Fragmento seleccionado ▸
========

En regímenes que, como el patrón oro, la convertibilidad y la dolarización, limitan o suprimen la política monetaria, los desequilibrios en la balanza de pagos se traducen de manera directa en ciclos y crisis de la economía nacional.


Tales desequilibrios son frecuentes en economías exportadoras de materias primas y abiertas a los flujos de capitales, como la de Argentina. En los regímenes antes mencionados, en los cuales la liquidez interna depende del saldo comercial y de los flujos de capitales, la economía puede funcionar aceptablemente mientras ingresan divisas (u oro).

Sin embargo, ésta se estanca o colapsa cuando ese flujo se invierte. De hecho, la creación del BCRA en 1935 tuvo como motivación principal dotar al país de un instrumento que permitiera compensar los shocks externos, como fue la crisis de 1930.


La ausencia de política monetaria, agravada por la falta de moneda propia, crea así un marco de gran vulnerabilidad para la economía nacional.

========

Registros almacenados

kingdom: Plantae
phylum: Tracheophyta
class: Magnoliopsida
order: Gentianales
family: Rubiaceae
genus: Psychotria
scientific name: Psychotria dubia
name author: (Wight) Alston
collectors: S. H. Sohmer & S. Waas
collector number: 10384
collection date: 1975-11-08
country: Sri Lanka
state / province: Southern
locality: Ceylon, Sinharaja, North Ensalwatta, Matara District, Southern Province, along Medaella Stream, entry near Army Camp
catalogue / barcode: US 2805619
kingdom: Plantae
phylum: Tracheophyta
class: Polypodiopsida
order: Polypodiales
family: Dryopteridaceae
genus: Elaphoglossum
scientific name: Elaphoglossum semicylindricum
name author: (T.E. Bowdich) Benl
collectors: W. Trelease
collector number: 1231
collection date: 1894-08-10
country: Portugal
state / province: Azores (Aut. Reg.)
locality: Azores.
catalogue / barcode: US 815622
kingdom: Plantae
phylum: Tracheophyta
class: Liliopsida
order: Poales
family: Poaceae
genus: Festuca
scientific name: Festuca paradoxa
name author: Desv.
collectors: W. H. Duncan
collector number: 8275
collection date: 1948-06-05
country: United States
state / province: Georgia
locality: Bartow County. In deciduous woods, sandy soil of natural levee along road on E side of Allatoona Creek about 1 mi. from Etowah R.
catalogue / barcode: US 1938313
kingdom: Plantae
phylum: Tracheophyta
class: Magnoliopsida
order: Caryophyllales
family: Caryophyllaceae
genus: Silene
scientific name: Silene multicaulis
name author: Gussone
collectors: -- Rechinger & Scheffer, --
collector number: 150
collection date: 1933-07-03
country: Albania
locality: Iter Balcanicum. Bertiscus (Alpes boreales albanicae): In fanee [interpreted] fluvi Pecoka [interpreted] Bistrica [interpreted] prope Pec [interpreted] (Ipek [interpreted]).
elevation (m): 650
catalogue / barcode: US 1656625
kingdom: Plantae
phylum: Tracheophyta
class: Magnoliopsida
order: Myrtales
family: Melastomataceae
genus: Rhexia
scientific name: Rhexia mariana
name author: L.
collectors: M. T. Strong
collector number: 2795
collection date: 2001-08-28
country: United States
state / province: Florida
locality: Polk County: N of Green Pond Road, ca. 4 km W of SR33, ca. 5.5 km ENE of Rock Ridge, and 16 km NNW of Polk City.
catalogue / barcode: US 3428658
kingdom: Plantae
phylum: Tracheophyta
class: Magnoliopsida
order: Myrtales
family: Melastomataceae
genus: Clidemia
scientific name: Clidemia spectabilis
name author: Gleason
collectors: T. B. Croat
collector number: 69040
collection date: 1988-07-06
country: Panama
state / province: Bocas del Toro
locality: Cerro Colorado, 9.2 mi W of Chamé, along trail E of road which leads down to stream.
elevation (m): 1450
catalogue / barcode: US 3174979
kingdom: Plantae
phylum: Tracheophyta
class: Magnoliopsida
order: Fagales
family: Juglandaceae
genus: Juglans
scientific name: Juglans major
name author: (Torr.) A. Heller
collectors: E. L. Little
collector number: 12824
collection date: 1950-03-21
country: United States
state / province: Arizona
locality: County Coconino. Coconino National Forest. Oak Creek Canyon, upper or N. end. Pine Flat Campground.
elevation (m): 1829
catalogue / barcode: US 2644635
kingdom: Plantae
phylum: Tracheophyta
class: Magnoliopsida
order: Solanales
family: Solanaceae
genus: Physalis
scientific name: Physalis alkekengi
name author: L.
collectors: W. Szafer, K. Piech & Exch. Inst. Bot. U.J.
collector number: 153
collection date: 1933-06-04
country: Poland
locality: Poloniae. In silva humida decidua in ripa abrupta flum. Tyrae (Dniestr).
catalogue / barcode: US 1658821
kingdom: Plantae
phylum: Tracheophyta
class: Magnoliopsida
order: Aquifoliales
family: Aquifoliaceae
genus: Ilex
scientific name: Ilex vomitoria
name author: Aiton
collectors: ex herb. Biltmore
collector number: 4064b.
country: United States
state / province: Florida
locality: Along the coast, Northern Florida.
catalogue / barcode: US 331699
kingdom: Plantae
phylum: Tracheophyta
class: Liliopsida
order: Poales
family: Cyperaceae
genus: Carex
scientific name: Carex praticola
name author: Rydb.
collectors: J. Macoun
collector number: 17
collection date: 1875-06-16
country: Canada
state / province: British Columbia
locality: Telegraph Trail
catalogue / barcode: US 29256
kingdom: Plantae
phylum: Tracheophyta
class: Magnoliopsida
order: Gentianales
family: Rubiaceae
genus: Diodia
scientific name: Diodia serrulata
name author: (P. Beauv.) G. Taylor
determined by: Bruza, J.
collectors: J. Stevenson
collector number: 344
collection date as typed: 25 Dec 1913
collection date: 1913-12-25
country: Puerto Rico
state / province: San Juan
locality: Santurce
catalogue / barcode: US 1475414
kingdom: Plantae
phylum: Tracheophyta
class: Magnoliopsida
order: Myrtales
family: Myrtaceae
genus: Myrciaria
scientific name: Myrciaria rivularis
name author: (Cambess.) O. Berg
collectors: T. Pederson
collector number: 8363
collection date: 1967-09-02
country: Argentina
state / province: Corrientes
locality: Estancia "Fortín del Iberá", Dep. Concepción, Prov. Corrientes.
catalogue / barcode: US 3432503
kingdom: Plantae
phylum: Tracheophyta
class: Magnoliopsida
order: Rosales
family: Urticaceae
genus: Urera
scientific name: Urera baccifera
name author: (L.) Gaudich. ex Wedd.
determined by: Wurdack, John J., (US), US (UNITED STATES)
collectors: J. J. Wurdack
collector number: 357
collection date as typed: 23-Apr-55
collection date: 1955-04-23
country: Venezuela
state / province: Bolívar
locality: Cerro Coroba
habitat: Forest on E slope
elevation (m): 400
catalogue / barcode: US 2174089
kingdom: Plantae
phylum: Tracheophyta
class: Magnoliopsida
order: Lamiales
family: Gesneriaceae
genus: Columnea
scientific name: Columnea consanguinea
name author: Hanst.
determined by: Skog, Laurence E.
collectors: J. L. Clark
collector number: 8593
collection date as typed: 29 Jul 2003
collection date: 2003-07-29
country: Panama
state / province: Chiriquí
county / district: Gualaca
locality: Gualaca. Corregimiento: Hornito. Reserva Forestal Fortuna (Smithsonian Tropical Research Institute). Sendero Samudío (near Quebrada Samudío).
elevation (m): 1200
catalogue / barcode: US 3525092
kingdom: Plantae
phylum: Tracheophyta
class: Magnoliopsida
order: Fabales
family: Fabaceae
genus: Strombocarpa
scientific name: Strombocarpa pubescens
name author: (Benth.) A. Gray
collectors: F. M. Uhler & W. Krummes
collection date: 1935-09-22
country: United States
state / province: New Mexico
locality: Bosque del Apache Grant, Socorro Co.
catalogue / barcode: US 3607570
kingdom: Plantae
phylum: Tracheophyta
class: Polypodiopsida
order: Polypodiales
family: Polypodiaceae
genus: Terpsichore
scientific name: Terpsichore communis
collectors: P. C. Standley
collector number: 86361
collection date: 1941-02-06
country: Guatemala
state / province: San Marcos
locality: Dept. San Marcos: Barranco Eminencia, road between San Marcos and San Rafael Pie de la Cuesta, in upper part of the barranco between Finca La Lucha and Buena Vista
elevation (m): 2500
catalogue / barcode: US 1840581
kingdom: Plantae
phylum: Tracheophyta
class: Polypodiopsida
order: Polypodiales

========

Enunciado ▸ Cambia "materias primas" por "productos agrícolas" en el tramo del texto sobre los regímenes monetarios que va desde "Tales desequilibrios son" hasta "divisas (u oro)." y transcribe ese tramo. Para responder, básate únicamente en el texto.

Resultado ▸
Tales desequilibrios son frecuentes en economías exportadoras de productos agrícolas y abiertas a los flujos de capitales, como la de Argentina. En los regímenes antes mencionados, en los cuales la liquidez interna depende del saldo comercial y de los flujos de capitales, la economía puede funcionar aceptablemente mientras ingresan divisas (u oro).